**INFORMATION SHOWN**
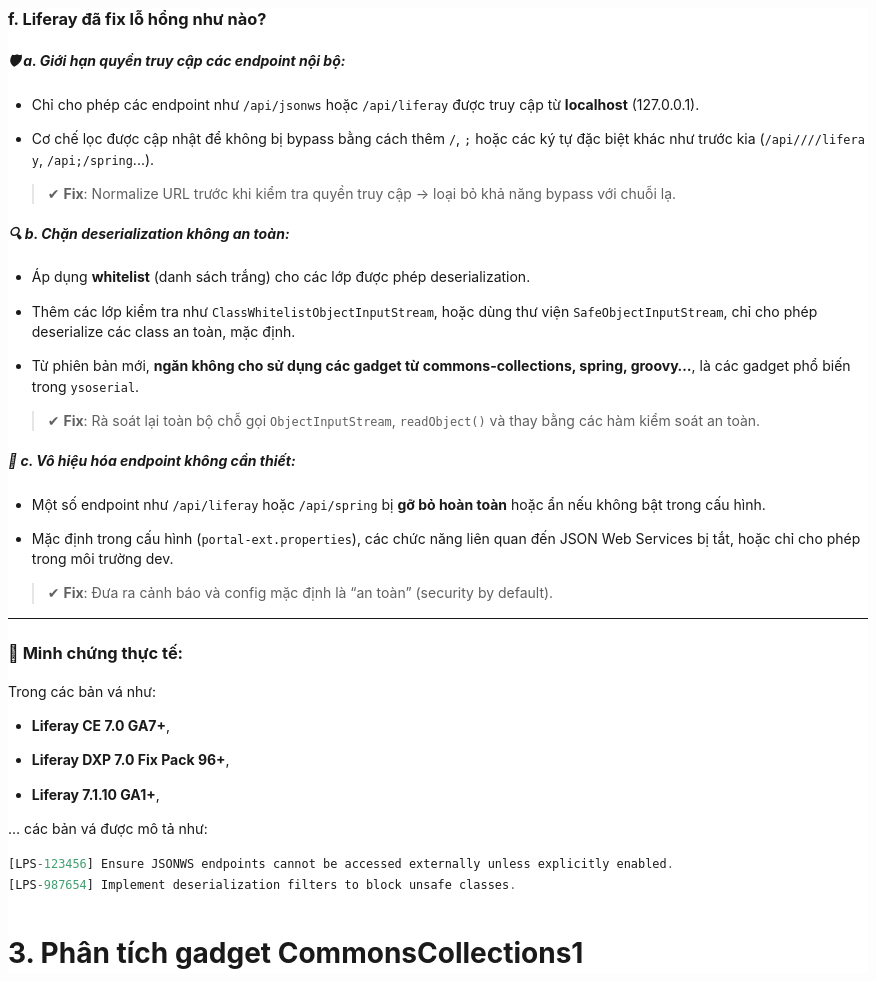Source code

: 
### **f. Liferay đã fix lỗ hổng như nào?**

##### 🛡️ a. **Giới hạn quyền truy cập các endpoint nội bộ:**

- Chỉ cho phép các endpoint như `/api/jsonws` hoặc `/api/liferay` được truy cập từ **localhost** (127.0.0.1).
    
- Cơ chế lọc được cập nhật để không bị bypass bằng cách thêm `/`, `;` hoặc các ký tự đặc biệt khác như trước kia (`/api////liferay`, `/api;/spring`...).
    

> ✔ **Fix**: Normalize URL trước khi kiểm tra quyền truy cập → loại bỏ khả năng bypass với chuỗi lạ.

##### 🔍 b. **Chặn deserialization không an toàn:**

- Áp dụng **whitelist** (danh sách trắng) cho các lớp được phép deserialization.
    
- Thêm các lớp kiểm tra như `ClassWhitelistObjectInputStream`, hoặc dùng thư viện `SafeObjectInputStream`, chỉ cho phép deserialize các class an toàn, mặc định.
    
- Từ phiên bản mới, **ngăn không cho sử dụng các gadget từ commons-collections, spring, groovy…**, là các gadget phổ biến trong `ysoserial`.
    

> ✔ **Fix**: Rà soát lại toàn bộ chỗ gọi `ObjectInputStream`, `readObject()` và thay bằng các hàm kiểm soát an toàn.

##### 🛑 c. **Vô hiệu hóa endpoint không cần thiết:**

- Một số endpoint như `/api/liferay` hoặc `/api/spring` bị **gỡ bỏ hoàn toàn** hoặc ẩn nếu không bật trong cấu hình.
    
- Mặc định trong cấu hình (`portal-ext.properties`), các chức năng liên quan đến JSON Web Services bị tắt, hoặc chỉ cho phép trong môi trường dev.
    

> ✔ **Fix**: Đưa ra cảnh báo và config mặc định là “an toàn” (security by default).

---

### 📄 **Minh chứng thực tế:**

Trong các bản vá như:

- **Liferay CE 7.0 GA7+**,
    
- **Liferay DXP 7.0 Fix Pack 96+**,
    
- **Liferay 7.1.10 GA1+**,
    
… các bản vá được mô tả như:

```js
[LPS-123456] Ensure JSONWS endpoints cannot be accessed externally unless explicitly enabled.
[LPS-987654] Implement deserialization filters to block unsafe classes.
```

# 3. Phân tích gadget CommonsCollections1

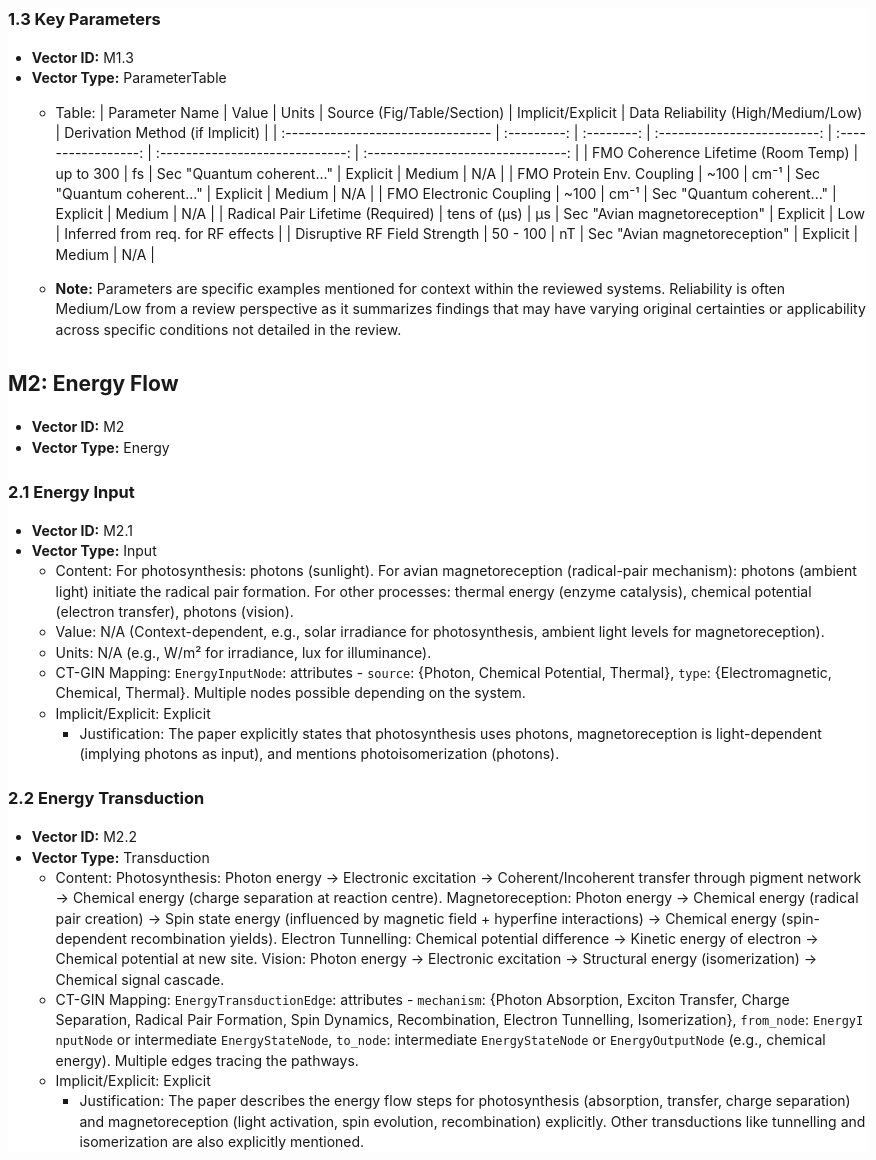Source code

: ### **1.3 Key Parameters**

*   **Vector ID:** M1.3
*   **Vector Type:** ParameterTable
    *   Table:
        | Parameter Name                    | Value       | Units      | Source (Fig/Table/Section)   | Implicit/Explicit | Data Reliability (High/Medium/Low) | Derivation Method (if Implicit) |
        | :-------------------------------- | :---------: | :--------: | :-------------------------: | :-----------------: | :-----------------------------: | :-------------------------------: |
        | FMO Coherence Lifetime (Room Temp) | up to 300   | fs         | Sec "Quantum coherent..."   | Explicit          | Medium                           | N/A                               |
        | FMO Protein Env. Coupling         | ~100        | cm⁻¹       | Sec "Quantum coherent..."   | Explicit          | Medium                           | N/A                               |
        | FMO Electronic Coupling           | ~100        | cm⁻¹       | Sec "Quantum coherent..."   | Explicit          | Medium                           | N/A                               |
        | Radical Pair Lifetime (Required)  | tens of (µs) | µs         | Sec "Avian magnetoreception" | Explicit          | Low                              | Inferred from req. for RF effects |
        | Disruptive RF Field Strength       | 50 - 100    | nT         | Sec "Avian magnetoreception" | Explicit          | Medium                           | N/A                               |

    *   **Note:** Parameters are specific examples mentioned for context within the reviewed systems. Reliability is often Medium/Low from a review perspective as it summarizes findings that may have varying original certainties or applicability across specific conditions not detailed in the review.

## M2: Energy Flow
*   **Vector ID:** M2
*   **Vector Type:** Energy

### **2.1 Energy Input**

*   **Vector ID:** M2.1
*   **Vector Type:** Input
    *   Content: For photosynthesis: photons (sunlight). For avian magnetoreception (radical-pair mechanism): photons (ambient light) initiate the radical pair formation. For other processes: thermal energy (enzyme catalysis), chemical potential (electron transfer), photons (vision).
    *   Value: N/A (Context-dependent, e.g., solar irradiance for photosynthesis, ambient light levels for magnetoreception).
    *   Units: N/A (e.g., W/m² for irradiance, lux for illuminance).
    *   CT-GIN Mapping: `EnergyInputNode`: attributes - `source`: {Photon, Chemical Potential, Thermal}, `type`: {Electromagnetic, Chemical, Thermal}. Multiple nodes possible depending on the system.
    *   Implicit/Explicit: Explicit
        *  Justification: The paper explicitly states that photosynthesis uses photons, magnetoreception is light-dependent (implying photons as input), and mentions photoisomerization (photons).

### **2.2 Energy Transduction**

*   **Vector ID:** M2.2
*   **Vector Type:** Transduction
    *   Content: Photosynthesis: Photon energy -> Electronic excitation -> Coherent/Incoherent transfer through pigment network -> Chemical energy (charge separation at reaction centre). Magnetoreception: Photon energy -> Chemical energy (radical pair creation) -> Spin state energy (influenced by magnetic field + hyperfine interactions) -> Chemical energy (spin-dependent recombination yields). Electron Tunnelling: Chemical potential difference -> Kinetic energy of electron -> Chemical potential at new site. Vision: Photon energy -> Electronic excitation -> Structural energy (isomerization) -> Chemical signal cascade.
    *   CT-GIN Mapping: `EnergyTransductionEdge`: attributes - `mechanism`: {Photon Absorption, Exciton Transfer, Charge Separation, Radical Pair Formation, Spin Dynamics, Recombination, Electron Tunnelling, Isomerization}, `from_node`: `EnergyInputNode` or intermediate `EnergyStateNode`, `to_node`: intermediate `EnergyStateNode` or `EnergyOutputNode` (e.g., chemical energy). Multiple edges tracing the pathways.
    *   Implicit/Explicit: Explicit
        *  Justification: The paper describes the energy flow steps for photosynthesis (absorption, transfer, charge separation) and magnetoreception (light activation, spin evolution, recombination) explicitly. Other transductions like tunnelling and isomerization are also explicitly mentioned.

**PROMPT**
From the entries above, write out only the lines starting at the line that holds "lux for illuminance)." and ending at the line that holds "on the system.", keeping both and matching them exactly.

**ANSWER BOX**
    *   Units: N/A (e.g., W/m² for irradiance, lux for illuminance).
    *   CT-GIN Mapping: `EnergyInputNode`: attributes - `source`: {Photon, Chemical Potential, Thermal}, `type`: {Electromagnetic, Chemical, Thermal}. Multiple nodes possible depending on the system.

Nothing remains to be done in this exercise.